▶ _EXERCISE DIRECTIONS_: Start to finish, retype the entries exactly while omitting the pictures.

*** ENTRIES SUPPLIED Section Begins ***

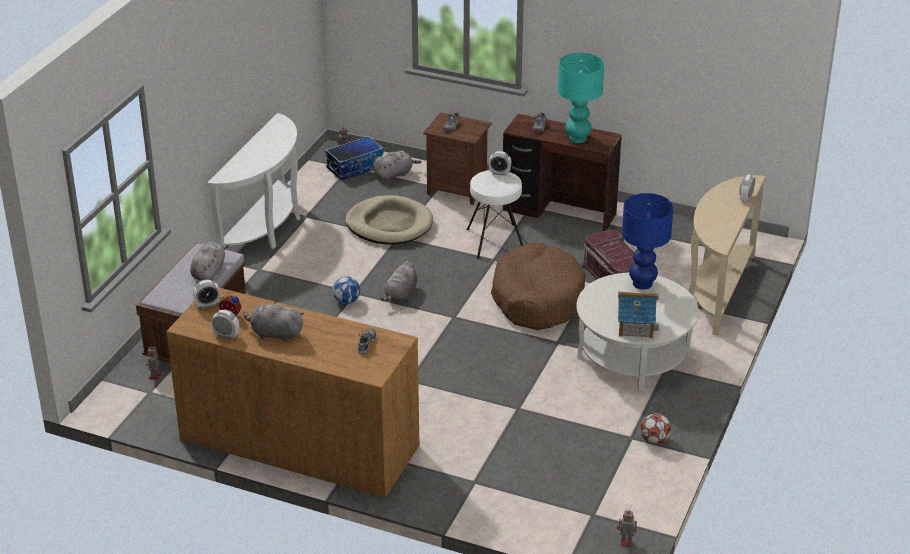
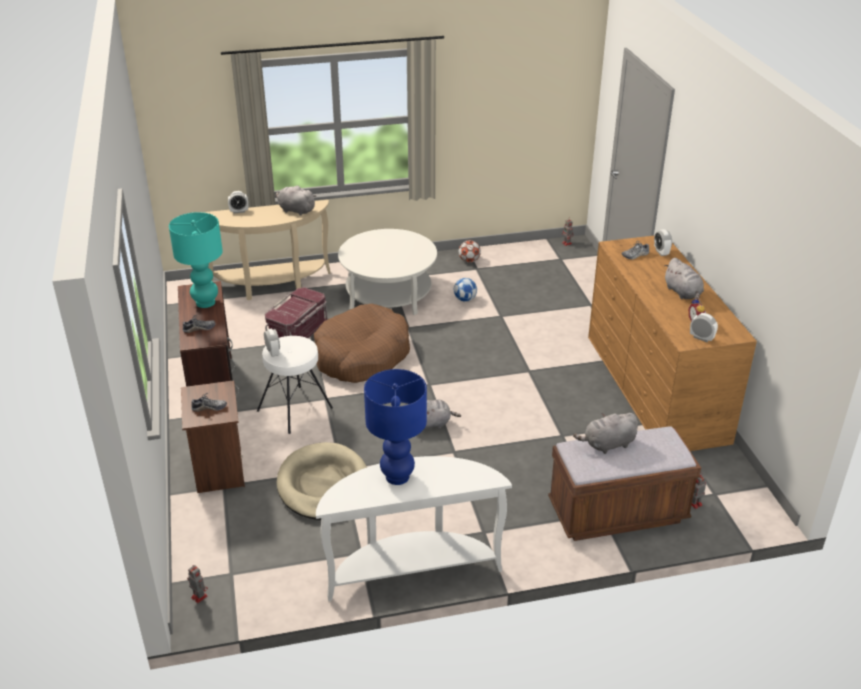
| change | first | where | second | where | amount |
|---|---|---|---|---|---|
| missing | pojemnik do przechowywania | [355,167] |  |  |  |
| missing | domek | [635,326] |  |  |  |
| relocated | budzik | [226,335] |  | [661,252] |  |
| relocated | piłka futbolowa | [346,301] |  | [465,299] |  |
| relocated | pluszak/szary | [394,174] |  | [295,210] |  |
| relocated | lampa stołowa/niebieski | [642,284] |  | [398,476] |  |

*** ENTRIES SUPPLIED Section Ends ***

▶ _EXERCISE SOLUTION_:
| change | first | where | second | where | amount |
|---|---|---|---|---|---|
| missing | pojemnik do przechowywania | [355,167] |  |  |  |
| missing | domek | [635,326] |  |  |  |
| relocated | budzik | [226,335] |  | [661,252] |  |
| relocated | piłka futbolowa | [346,301] |  | [465,299] |  |
| relocated | pluszak/szary | [394,174] |  | [295,210] |  |
| relocated | lampa stołowa/niebieski | [642,284] |  | [398,476] |  |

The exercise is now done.